[Stored items]
:::
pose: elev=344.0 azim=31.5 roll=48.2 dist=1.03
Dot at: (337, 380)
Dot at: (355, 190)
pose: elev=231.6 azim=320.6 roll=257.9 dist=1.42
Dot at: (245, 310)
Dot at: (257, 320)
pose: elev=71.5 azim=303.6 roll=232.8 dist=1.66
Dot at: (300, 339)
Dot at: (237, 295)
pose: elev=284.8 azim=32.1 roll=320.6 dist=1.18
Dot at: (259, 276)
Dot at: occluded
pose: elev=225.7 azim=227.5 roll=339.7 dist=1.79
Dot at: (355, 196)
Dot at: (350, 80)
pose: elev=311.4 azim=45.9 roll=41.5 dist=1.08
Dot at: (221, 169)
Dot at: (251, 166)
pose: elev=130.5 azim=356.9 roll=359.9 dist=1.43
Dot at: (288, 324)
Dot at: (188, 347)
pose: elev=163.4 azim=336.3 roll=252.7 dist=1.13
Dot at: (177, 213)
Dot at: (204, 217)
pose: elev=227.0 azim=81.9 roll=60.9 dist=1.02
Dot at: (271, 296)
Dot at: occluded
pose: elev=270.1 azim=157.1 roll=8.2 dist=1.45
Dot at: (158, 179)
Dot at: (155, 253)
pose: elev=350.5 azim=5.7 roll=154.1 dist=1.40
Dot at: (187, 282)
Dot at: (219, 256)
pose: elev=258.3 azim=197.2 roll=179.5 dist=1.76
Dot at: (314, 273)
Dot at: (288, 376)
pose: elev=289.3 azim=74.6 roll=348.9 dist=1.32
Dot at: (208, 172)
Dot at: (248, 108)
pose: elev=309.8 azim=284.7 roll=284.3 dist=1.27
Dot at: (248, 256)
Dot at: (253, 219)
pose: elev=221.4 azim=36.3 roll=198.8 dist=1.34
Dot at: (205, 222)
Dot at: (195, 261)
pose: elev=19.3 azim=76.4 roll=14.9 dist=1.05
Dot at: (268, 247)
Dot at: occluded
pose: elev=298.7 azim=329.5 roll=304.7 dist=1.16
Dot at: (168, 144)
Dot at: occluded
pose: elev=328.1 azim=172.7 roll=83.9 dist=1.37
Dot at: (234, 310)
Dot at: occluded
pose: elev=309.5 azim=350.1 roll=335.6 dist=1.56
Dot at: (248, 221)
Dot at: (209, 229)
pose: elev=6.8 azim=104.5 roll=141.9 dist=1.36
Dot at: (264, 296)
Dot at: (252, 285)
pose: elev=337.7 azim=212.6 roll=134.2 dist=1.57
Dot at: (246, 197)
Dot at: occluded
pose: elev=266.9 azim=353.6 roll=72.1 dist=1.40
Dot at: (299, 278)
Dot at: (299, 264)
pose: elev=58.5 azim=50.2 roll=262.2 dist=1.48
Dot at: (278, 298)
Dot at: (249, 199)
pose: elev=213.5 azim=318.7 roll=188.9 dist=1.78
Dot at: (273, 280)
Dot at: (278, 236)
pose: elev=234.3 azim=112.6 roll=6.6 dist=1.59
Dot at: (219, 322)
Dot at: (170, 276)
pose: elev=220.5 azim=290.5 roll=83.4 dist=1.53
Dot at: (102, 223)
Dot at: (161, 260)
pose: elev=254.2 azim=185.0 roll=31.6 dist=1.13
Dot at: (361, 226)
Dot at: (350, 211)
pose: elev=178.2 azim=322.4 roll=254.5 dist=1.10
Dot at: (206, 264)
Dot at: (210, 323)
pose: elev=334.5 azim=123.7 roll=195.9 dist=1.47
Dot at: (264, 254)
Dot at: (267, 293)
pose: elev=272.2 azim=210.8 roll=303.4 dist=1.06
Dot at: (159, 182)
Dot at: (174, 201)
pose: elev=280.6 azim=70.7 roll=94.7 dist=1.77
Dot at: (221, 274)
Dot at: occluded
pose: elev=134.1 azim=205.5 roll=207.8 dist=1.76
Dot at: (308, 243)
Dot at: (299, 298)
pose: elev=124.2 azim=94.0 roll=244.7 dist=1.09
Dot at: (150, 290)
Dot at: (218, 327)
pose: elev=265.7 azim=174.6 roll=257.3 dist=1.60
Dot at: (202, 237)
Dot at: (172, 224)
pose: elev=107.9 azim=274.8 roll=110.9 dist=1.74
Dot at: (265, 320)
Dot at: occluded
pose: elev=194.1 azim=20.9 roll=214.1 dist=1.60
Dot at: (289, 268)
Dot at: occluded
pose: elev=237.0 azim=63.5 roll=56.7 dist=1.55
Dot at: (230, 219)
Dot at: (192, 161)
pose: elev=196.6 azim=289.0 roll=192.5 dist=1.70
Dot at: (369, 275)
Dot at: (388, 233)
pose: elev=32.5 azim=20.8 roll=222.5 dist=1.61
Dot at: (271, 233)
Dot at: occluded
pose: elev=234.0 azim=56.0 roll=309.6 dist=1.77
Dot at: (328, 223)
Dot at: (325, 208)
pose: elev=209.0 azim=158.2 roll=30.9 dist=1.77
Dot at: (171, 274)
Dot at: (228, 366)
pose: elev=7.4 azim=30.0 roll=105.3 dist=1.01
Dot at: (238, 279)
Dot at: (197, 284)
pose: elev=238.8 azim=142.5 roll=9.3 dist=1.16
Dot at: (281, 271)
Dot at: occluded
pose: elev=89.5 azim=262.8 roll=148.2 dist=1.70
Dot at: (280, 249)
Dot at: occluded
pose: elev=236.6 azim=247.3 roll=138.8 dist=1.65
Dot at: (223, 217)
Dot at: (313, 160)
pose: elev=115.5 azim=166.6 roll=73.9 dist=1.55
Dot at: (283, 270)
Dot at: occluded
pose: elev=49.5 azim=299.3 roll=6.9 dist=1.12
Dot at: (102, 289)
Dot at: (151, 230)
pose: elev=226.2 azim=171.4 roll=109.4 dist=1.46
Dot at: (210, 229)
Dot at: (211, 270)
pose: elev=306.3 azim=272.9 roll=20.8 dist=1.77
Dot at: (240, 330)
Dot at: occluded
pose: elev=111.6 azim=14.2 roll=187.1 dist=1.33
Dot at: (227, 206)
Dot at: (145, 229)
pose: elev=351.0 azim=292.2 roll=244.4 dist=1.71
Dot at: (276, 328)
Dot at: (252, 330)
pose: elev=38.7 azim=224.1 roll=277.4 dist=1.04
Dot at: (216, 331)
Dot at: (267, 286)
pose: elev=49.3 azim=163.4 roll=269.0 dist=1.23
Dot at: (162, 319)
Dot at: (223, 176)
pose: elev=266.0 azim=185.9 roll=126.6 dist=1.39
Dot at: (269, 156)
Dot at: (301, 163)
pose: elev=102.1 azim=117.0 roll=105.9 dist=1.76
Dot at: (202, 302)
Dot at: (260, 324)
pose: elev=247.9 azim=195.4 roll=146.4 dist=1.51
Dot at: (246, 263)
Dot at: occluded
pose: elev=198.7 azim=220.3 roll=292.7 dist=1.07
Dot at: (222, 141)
:::
### What you have to do
Please write out the lines in the records above word for word, starting with the line that contains "pose: elev=209.0 azim=158.2" and going on through the line that contains "Dot at: (151, 230)", including both.

### Exercise solution
pose: elev=209.0 azim=158.2 roll=30.9 dist=1.77
Dot at: (171, 274)
Dot at: (228, 366)
pose: elev=7.4 azim=30.0 roll=105.3 dist=1.01
Dot at: (238, 279)
Dot at: (197, 284)
pose: elev=238.8 azim=142.5 roll=9.3 dist=1.16
Dot at: (281, 271)
Dot at: occluded
pose: elev=89.5 azim=262.8 roll=148.2 dist=1.70
Dot at: (280, 249)
Dot at: occluded
pose: elev=236.6 azim=247.3 roll=138.8 dist=1.65
Dot at: (223, 217)
Dot at: (313, 160)
pose: elev=115.5 azim=166.6 roll=73.9 dist=1.55
Dot at: (283, 270)
Dot at: occluded
pose: elev=49.5 azim=299.3 roll=6.9 dist=1.12
Dot at: (102, 289)
Dot at: (151, 230)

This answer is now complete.